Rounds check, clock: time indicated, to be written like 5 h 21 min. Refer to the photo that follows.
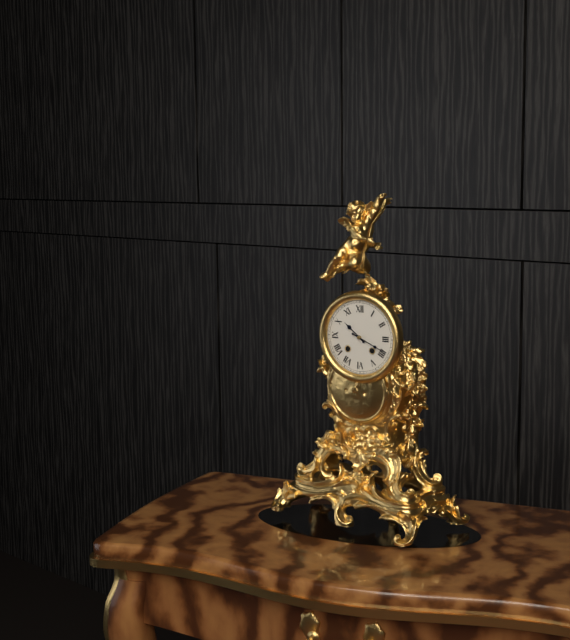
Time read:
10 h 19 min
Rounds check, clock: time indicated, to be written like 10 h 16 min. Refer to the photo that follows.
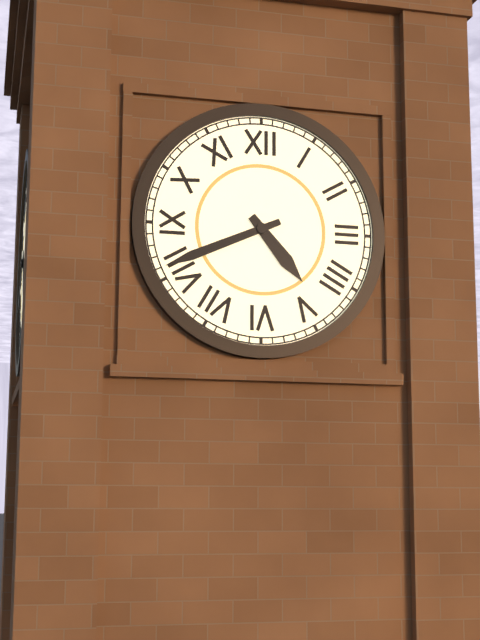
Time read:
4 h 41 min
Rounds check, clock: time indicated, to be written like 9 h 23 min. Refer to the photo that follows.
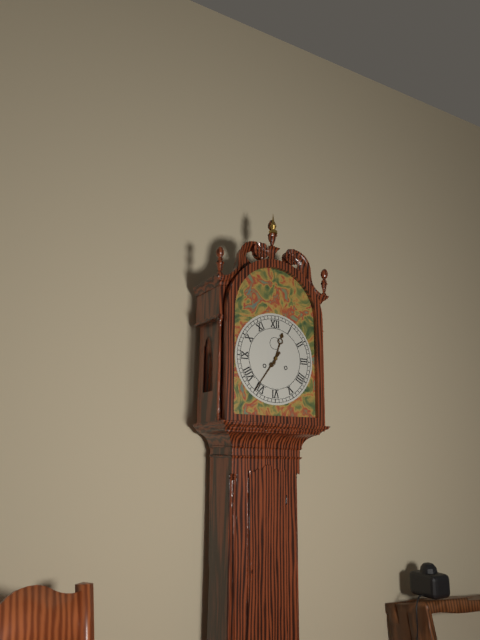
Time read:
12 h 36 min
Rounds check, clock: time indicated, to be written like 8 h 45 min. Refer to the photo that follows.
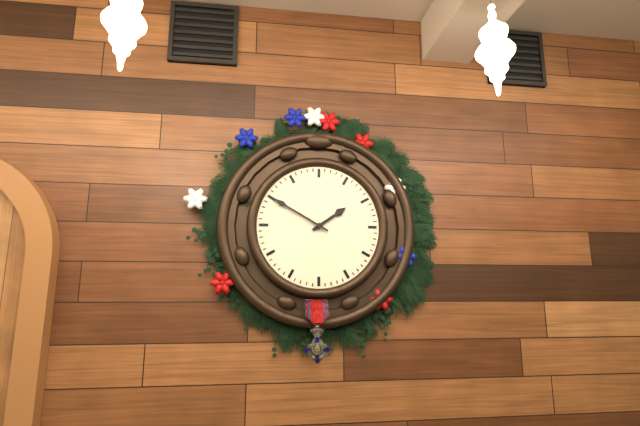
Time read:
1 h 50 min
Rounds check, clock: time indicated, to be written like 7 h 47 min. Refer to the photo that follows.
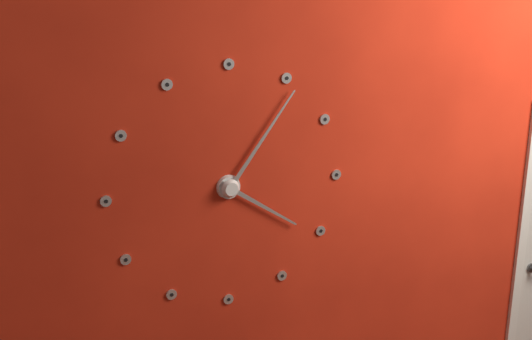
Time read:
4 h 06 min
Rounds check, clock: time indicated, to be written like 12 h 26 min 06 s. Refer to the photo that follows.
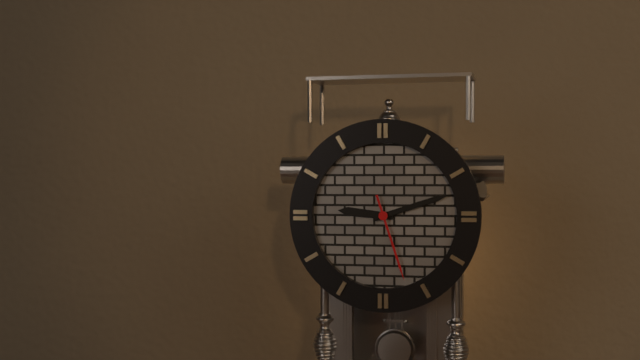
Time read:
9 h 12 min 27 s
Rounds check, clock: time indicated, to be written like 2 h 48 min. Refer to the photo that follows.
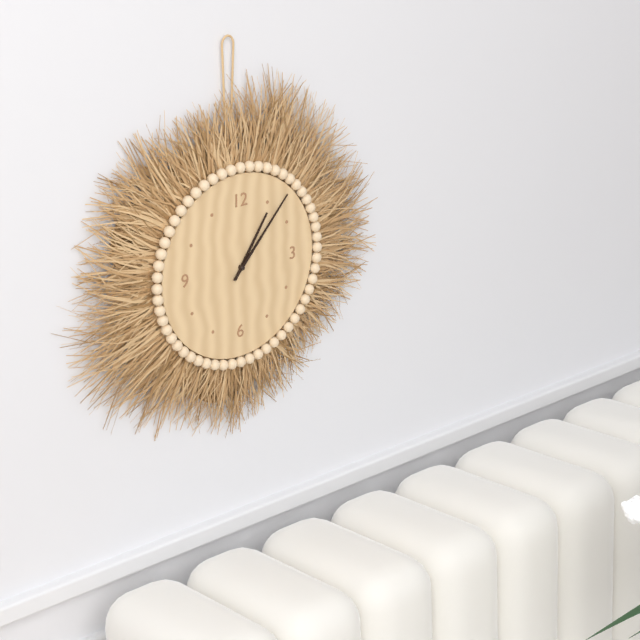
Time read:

• **TAREFA PROPOSTA**
Disponha todas as entradas acima como uma tabela em Markdown com as colunas "Linha" (o número de cada uma) e "Texto", sem as linhas em branco. Por favor, deixe as imagens de fora da resposta.

• **RESPOSTA COMPLETA**
| Linha | Texto |
|---|---|
| 1 | Rounds check, clock: time indicated, to be written like 5 h 21 min. Refer to the photo that follows. |
| 2 | Time read: |
| 3 | 10 h 19 min |
| 4 | Rounds check, clock: time indicated, to be written like 10 h 16 min. Refer to the photo that follows. |
| 5 | Time read: |
| 6 | 4 h 41 min |
| 7 | Rounds check, clock: time indicated, to be written like 9 h 23 min. Refer to the photo that follows. |
| 8 | Time read: |
| 9 | 12 h 36 min |
| 10 | Rounds check, clock: time indicated, to be written like 8 h 45 min. Refer to the photo that follows. |
| 11 | Time read: |
| 12 | 1 h 50 min |
| 13 | Rounds check, clock: time indicated, to be written like 7 h 47 min. Refer to the photo that follows. |
| 14 | Time read: |
| 15 | 4 h 06 min |
| 16 | Rounds check, clock: time indicated, to be written like 12 h 26 min 06 s. Refer to the photo that follows. |
| 17 | Time read: |
| 18 | 9 h 12 min 27 s |
| 19 | Rounds check, clock: time indicated, to be written like 2 h 48 min. Refer to the photo that follows. |
| 20 | Time read: |